Ms Shayara Bano heaved a sigh of relief on Feb 7 at the enactment of a law banning polygamy in her state Uttarakhand, the culmination of a years-long effort, including her own case before the nation’s Supreme Court.

“I can now say that my battle against age-old Islamic rules on marriage and divorce has been won,” said Ms Bano, a Muslim woman whose husband chose to have two wives and divorced her by uttering “talaq” three times.

“Islam’s allowance for men to have two or more wives at the same time had to end.”

But Ms Sadaf Jafar did not cheer the new law, which abolishes polygamy and instant divorce, even though she has been waging her own court fight against her husband for marrying another woman without her consent.

“Polygamy is permissible in Islam under strict rules and regulations, but it is misused,” said Ms Jafar, who is seeking alimony to support their two children. She says she did not consult Islamic scholars as she hoped Indian courts would provide justice.

The adoption of the Uniform Civil Code in Uttarakhand has opened a chasm between women in India’s largest religious minority.

Some, like activist Bano, 49, celebrate the new provisions as the overdue assertion of secular law over parallel syariah rulings on marriage, divorce, inheritance, adoption and succession.

For others like Ms Jafar, Muslim politicians and Islamic scholars, it is an unwelcome stunt by Prime Minister Narendra Modi’s Bharatiya Janata Party.

Adoption of the code in Uttarakhand is expected to pave the way for other states ruled by the BJP to follow suit, over angry opposition from some leaders of the 200 million Muslims who make India the world’s third-biggest Muslim country.

BJP leaders said the new code is a major reform, rooted in India’s 1950 Constitution, that aims to modernise the country’s Muslim personal laws and guarantee complete equality for women.

A 2013 survey found that 91.7 per cent of Muslim women nationwide say a Muslim man should not be allowed to have another wife while married to the first.

Still, many Muslims accuse the BJP of pursuing a Hindu agenda that discriminates against them and imposes laws interfering with Islam.

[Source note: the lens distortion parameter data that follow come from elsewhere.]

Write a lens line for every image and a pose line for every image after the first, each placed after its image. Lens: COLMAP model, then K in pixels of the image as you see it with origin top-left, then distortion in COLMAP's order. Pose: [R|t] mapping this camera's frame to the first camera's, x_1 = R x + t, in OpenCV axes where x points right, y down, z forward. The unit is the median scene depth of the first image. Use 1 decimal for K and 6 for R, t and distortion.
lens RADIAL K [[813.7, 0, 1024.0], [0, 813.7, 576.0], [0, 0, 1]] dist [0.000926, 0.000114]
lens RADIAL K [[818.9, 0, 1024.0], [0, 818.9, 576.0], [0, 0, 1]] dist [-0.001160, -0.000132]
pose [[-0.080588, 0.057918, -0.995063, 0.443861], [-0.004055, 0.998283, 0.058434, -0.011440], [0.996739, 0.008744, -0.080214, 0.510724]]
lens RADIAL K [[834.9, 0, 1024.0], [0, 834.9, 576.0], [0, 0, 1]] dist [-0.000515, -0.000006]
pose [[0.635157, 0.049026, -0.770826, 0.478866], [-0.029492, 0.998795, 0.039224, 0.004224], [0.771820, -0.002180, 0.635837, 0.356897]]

Syariah law permits Muslim men to have up to four wives, and it has no stringent rules to prohibit the marriage of minors.

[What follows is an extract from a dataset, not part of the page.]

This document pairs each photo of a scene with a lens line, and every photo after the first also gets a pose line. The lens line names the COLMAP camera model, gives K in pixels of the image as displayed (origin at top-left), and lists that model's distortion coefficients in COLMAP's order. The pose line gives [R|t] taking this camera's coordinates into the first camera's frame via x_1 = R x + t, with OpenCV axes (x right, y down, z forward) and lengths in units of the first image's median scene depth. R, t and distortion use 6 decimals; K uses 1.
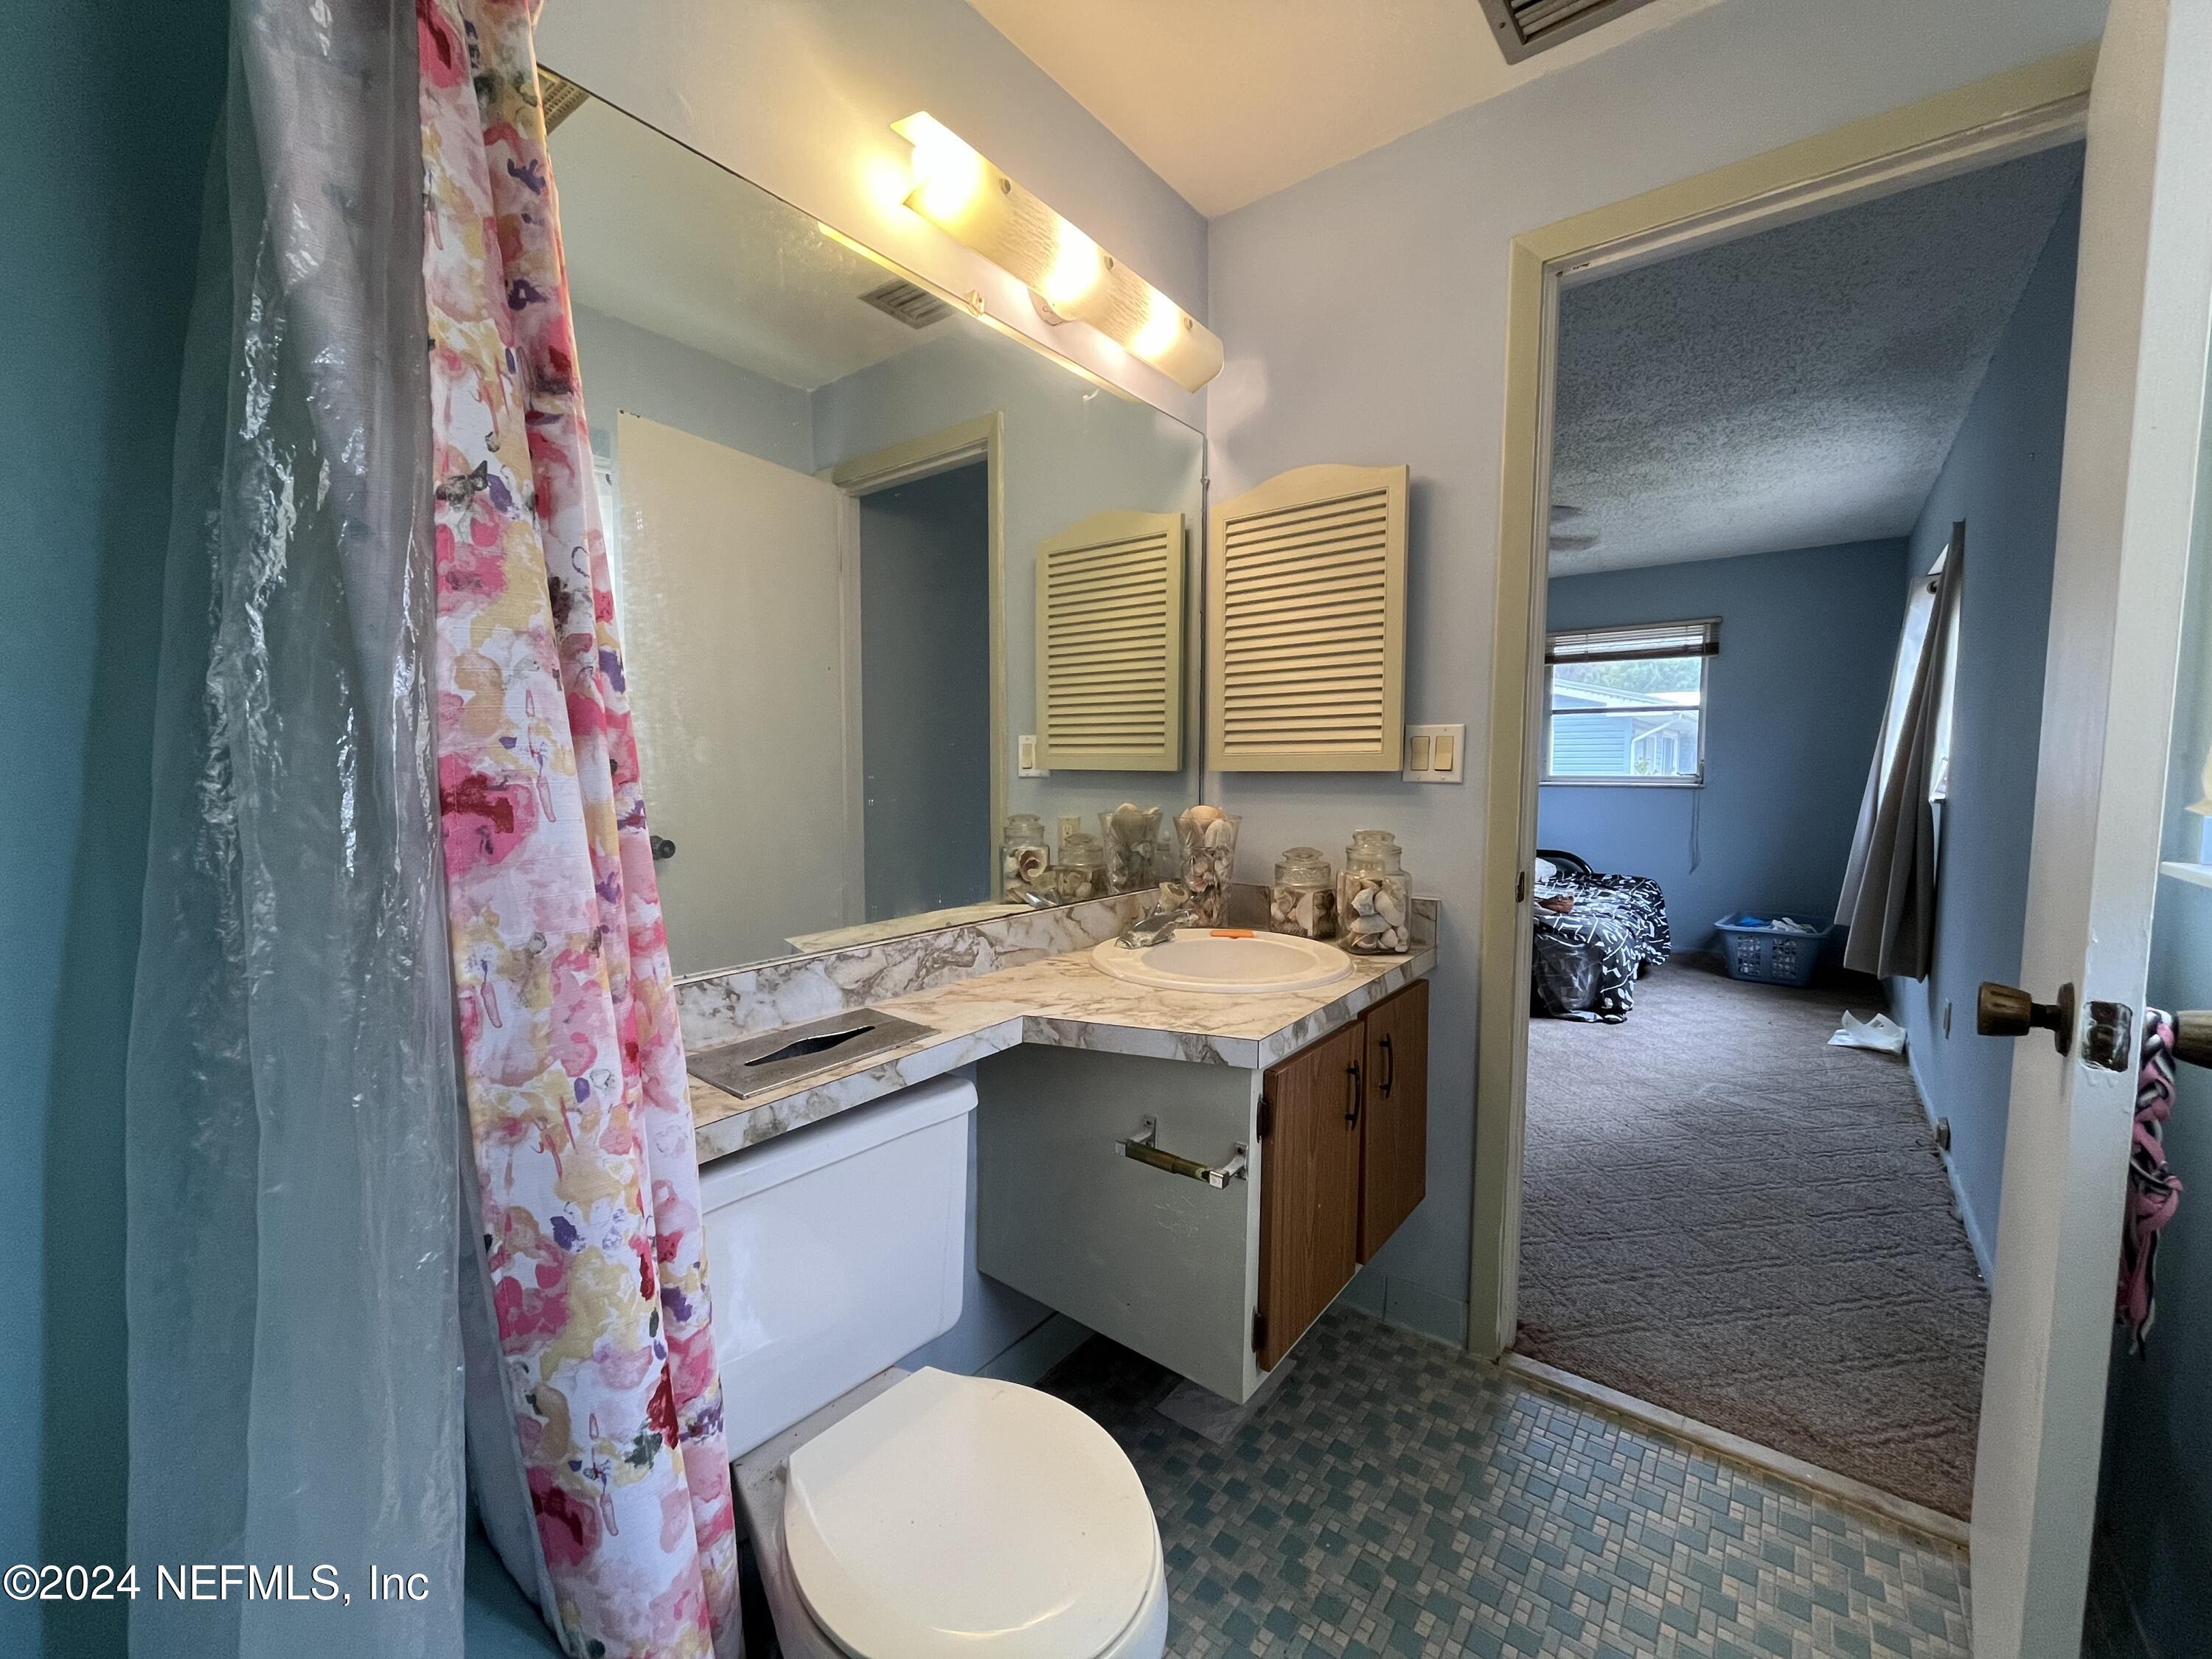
lens RADIAL K [[890.1, 0, 1106.6], [0, 890.1, 826.4], [0, 0, 1]] dist [-0.000591, -0.000090]
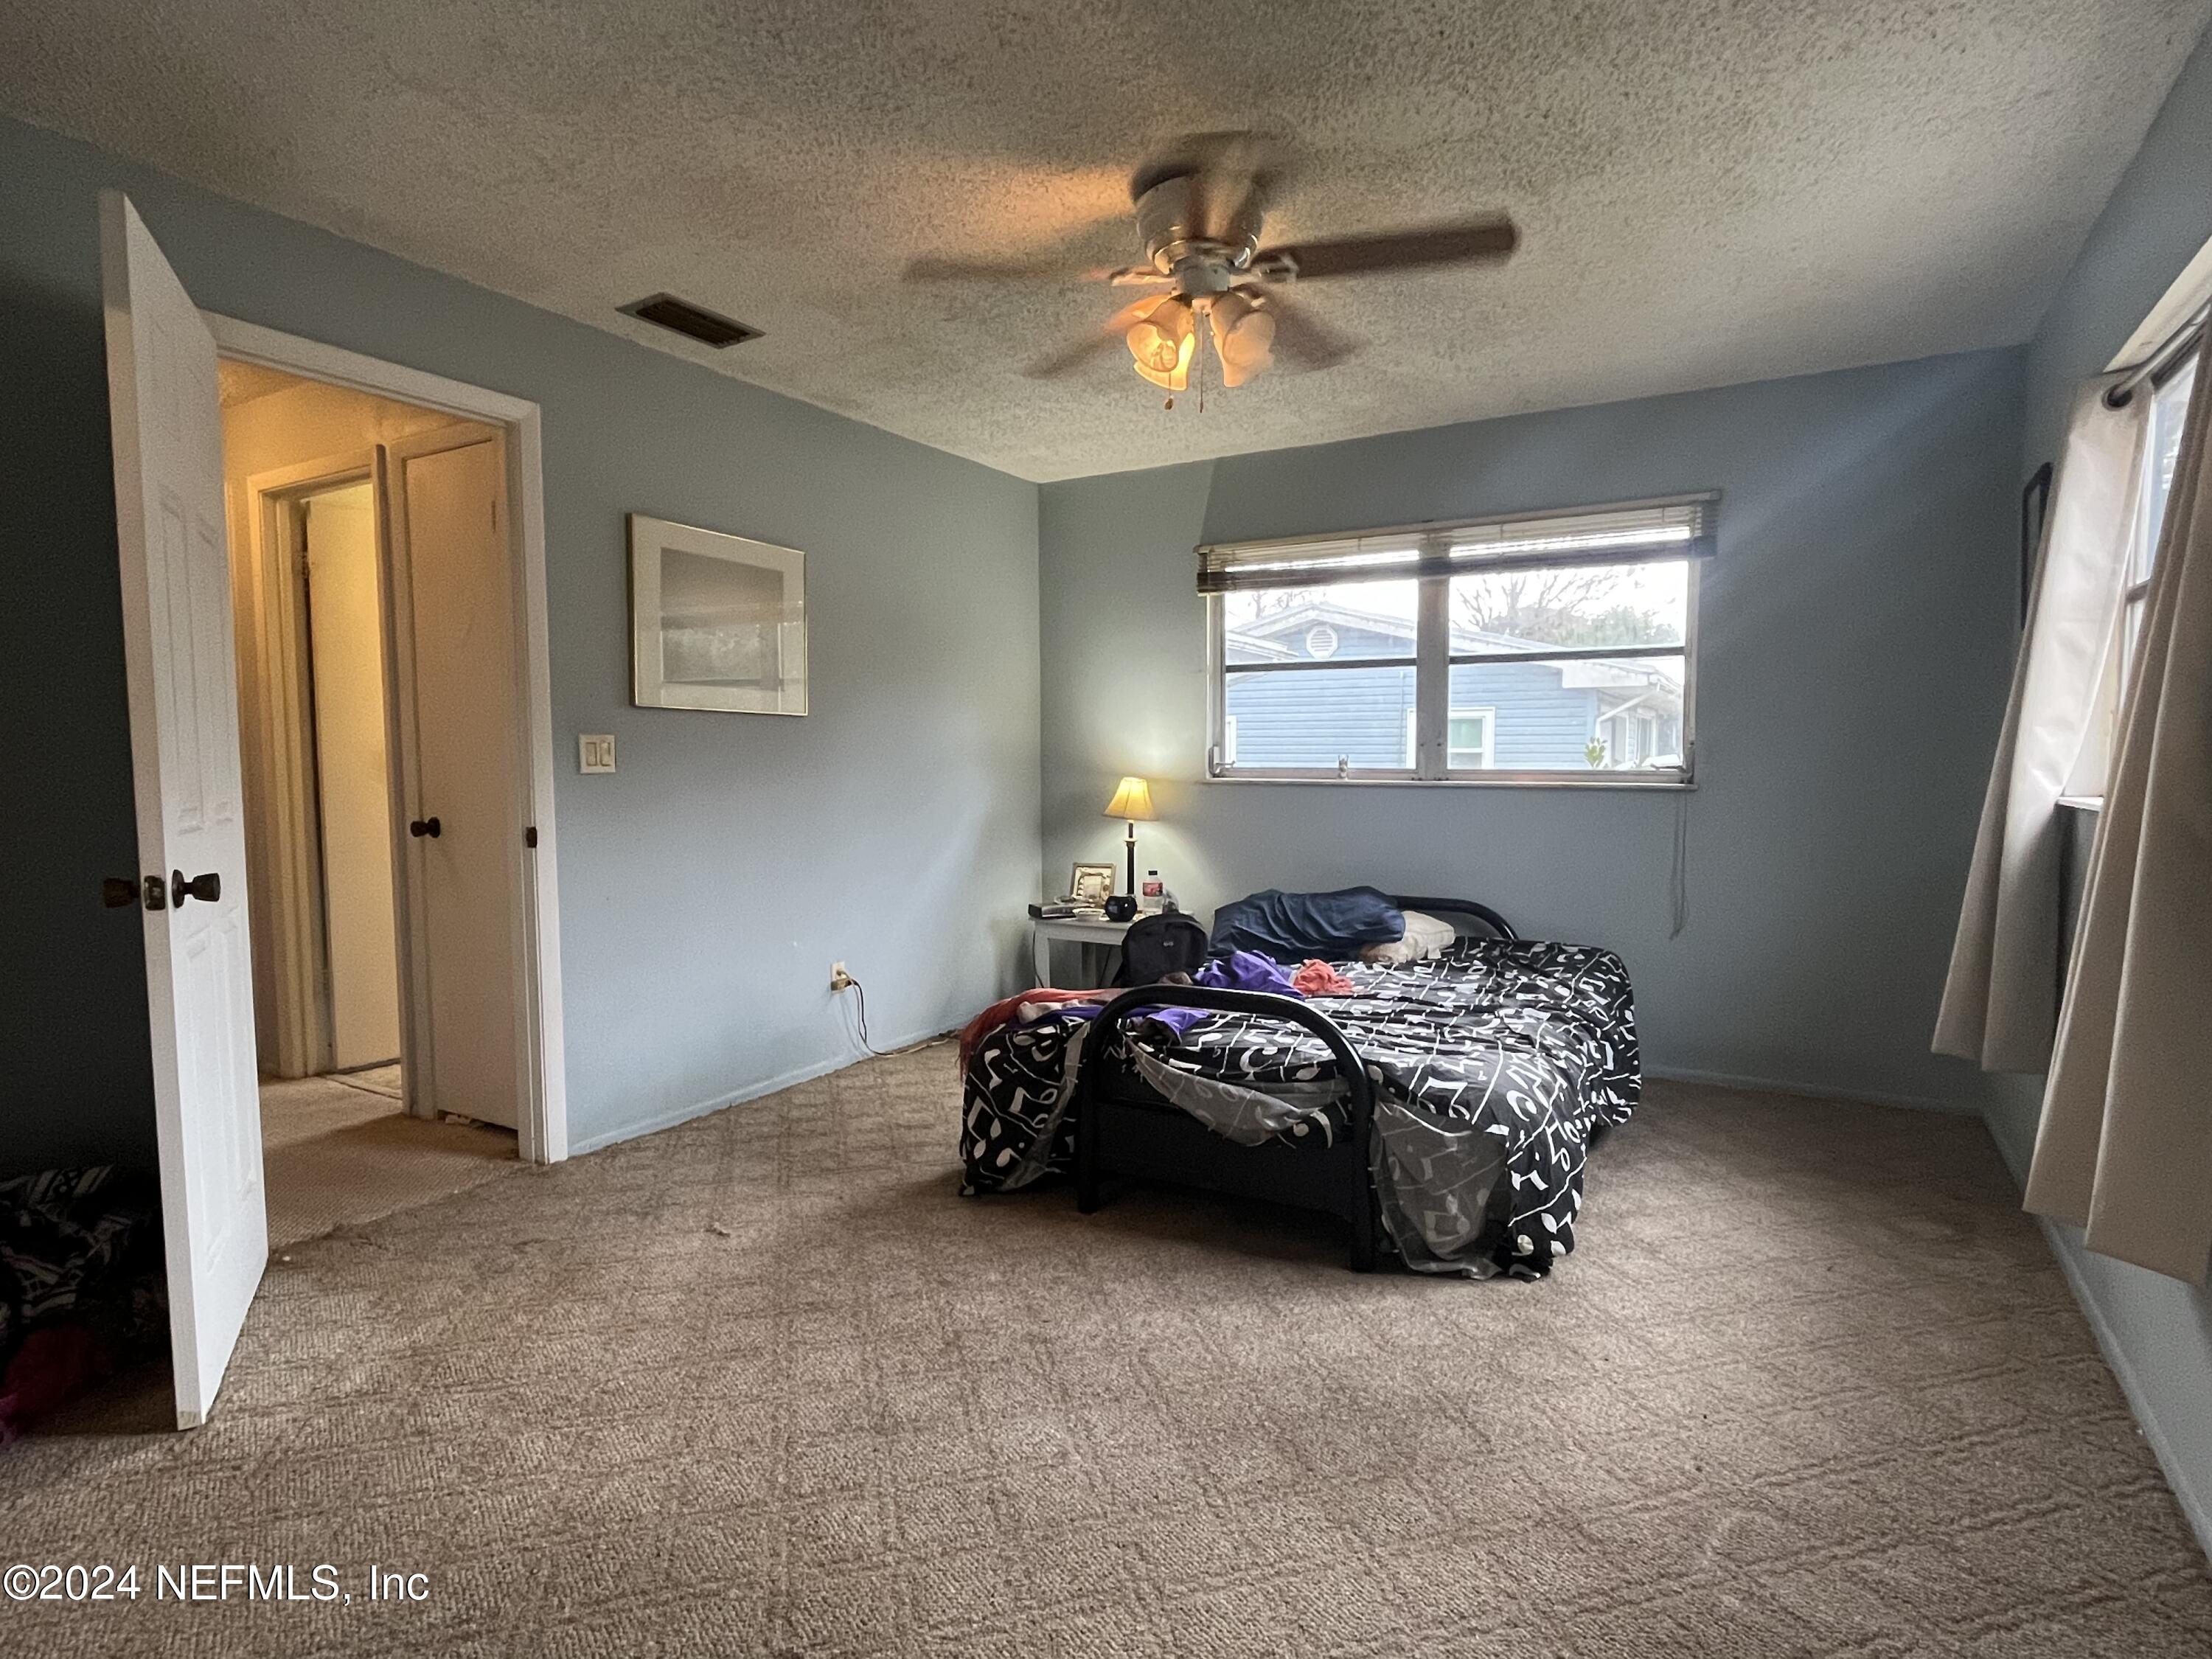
lens RADIAL K [[1187.6, 0, 1092.0], [0, 1187.6, 836.1], [0, 0, 1]] dist [-0.001259, -0.000335]
pose [[0.992061, -0.012382, 0.125146, 0.216177], [0.012704, 0.999918, -0.001771, -0.019377], [-0.125113, 0.003347, 0.992137, 0.330139]]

Ms Jafar, who has run for office with the main opposition Congress party, calls the passage of the code a tactic of Mr Modi’s government to divert attention from pressing issues like improving the livelihood of Muslims.

In addition to the polygamy ban, the new code sets a minimum marriageable age for both genders and guarantees equal shares in ancestral property to adopted children, those born out of wedlock, and those conceived through surrogate births.

Ms Jafar, who lives with her two children in Uttar Pradesh, said: “Islam has enough provisions to provide a life of dignity. We don’t need (the code) but what we need is swift justice for women fighting for their dignity.”